The Senate bill maintains the current seven individual brackets but lowers the effective rates and changes the income levels to which they apply. This changes after 2025, when the bracket reverts to current law. You can see how the tax brackets break down for single and joint filers in both bills here. The Senate bill also gets rid of the individual mandate penalty for purchasing health insurance created by the Affordable Care Act, one of the main reasons for tax reform in the Republicans’ minds.
There is also a provision in both the House and Senate bills that might eliminate the deductibility of association membership dues as a business expense, but we are working to make sure Congress clarifies their intent. According to Jim Clarke, ASAE’s Senior Vice President of Public Policy, “vague language in a provision eliminating deductions for entertainment expenses could, possibly as an unintended consequence, be interpreted to apply to association membership dues.”

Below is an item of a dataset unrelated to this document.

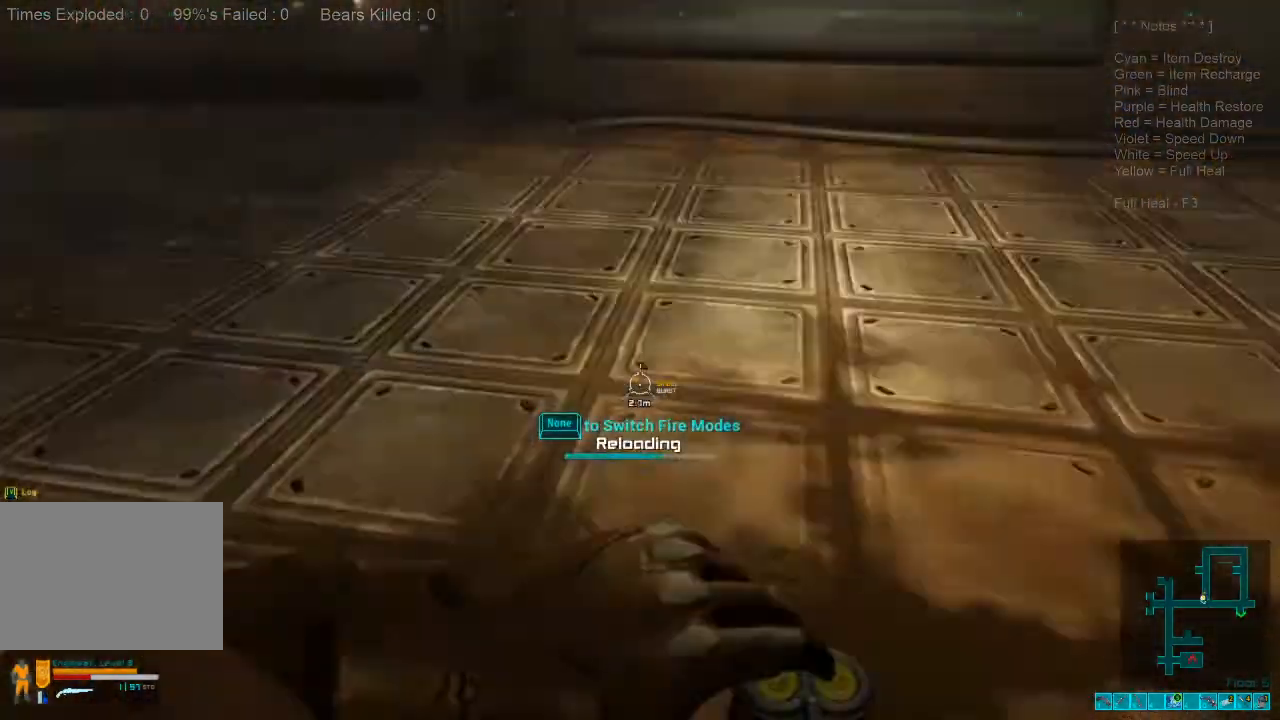
{"keys": ["shift", "w"], "mouse": [], "events": [[33, "w", "down"], [233, "d", "up"]]}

The House bill increases the federal deficit by $1.08 trillion over the next 10 years, according to the Tax Foundation.
While there are a lot of moving parts in these bills, nothing is set in stone, and NCRA and our lobbying team are monitoring these events and speaking with our friends on Capitol Hill. You are encouraged to do the same! It is important for your elected officials to hear from you on your opinions. Contact them to let them know how this bill affects you and your family. For more information on how to reach out to your elected officials, contact NCRA’s Government Relations Department at GovRelations@ncra.org.
Matt Barusch is NCRA’s Manager of State Government Relations. He can be reached at firstname.lastname@example.org. Dave Wenhold, CAE, PLC, is NCRA’s legislative counsel.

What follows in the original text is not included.